▶ Instruction
Copy out the text of every item below word for word, omitting the pictures.

▶ Working data

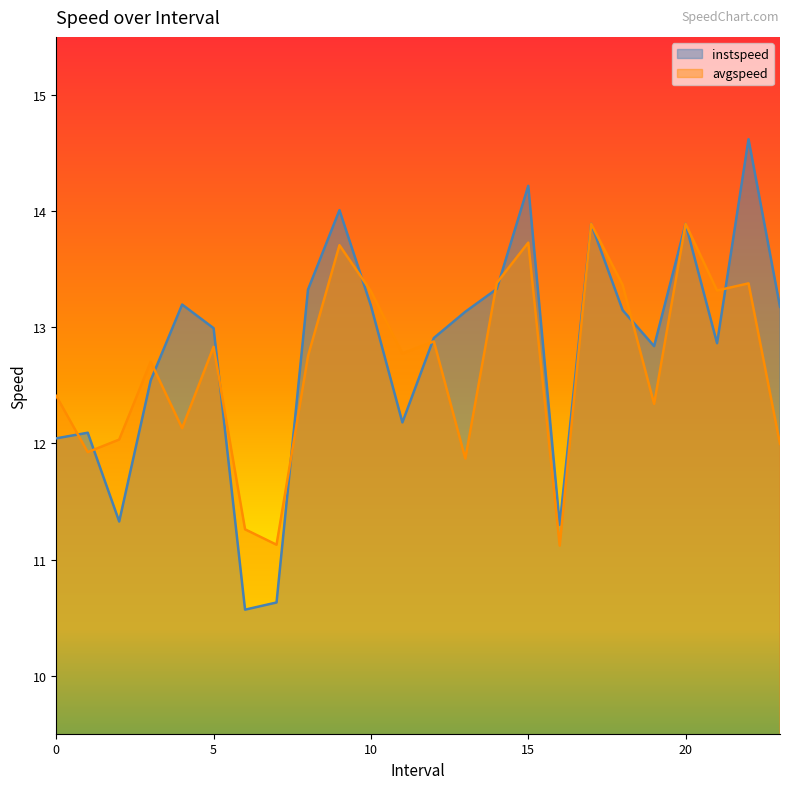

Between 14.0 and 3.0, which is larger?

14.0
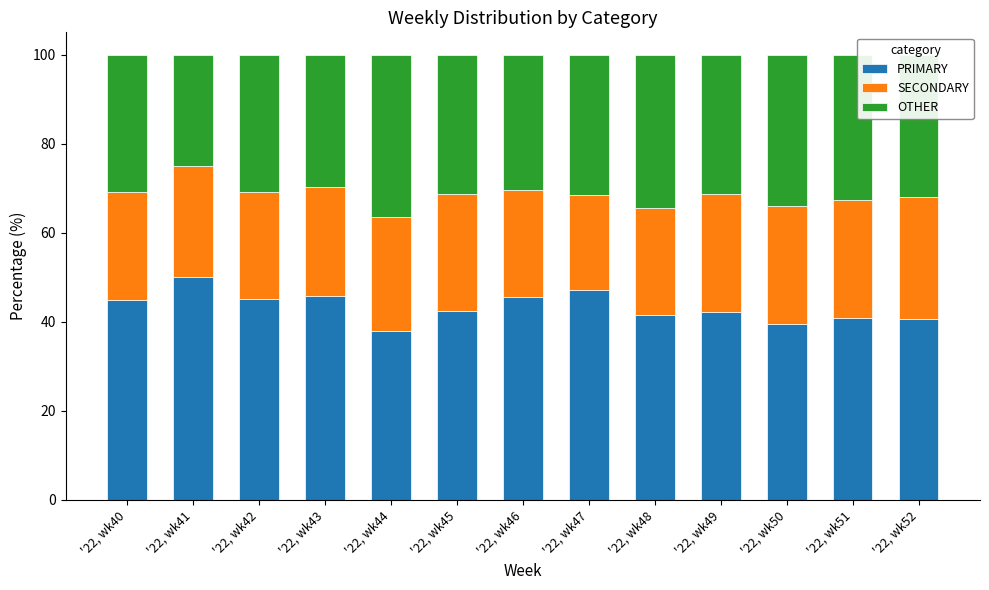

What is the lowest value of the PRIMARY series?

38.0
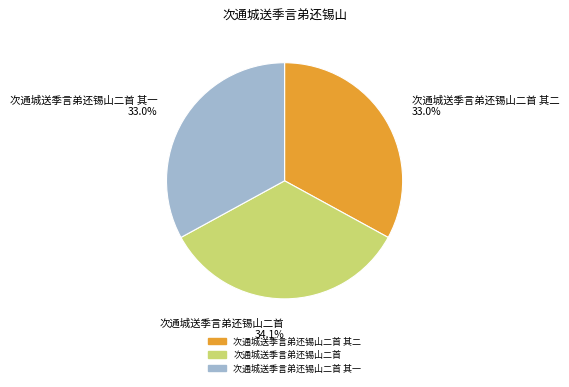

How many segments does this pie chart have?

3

▶ Completed exercise
Between 14.0 and 3.0, which is larger?

14.0

What is the lowest value of the PRIMARY series?

38.0

How many segments does this pie chart have?

3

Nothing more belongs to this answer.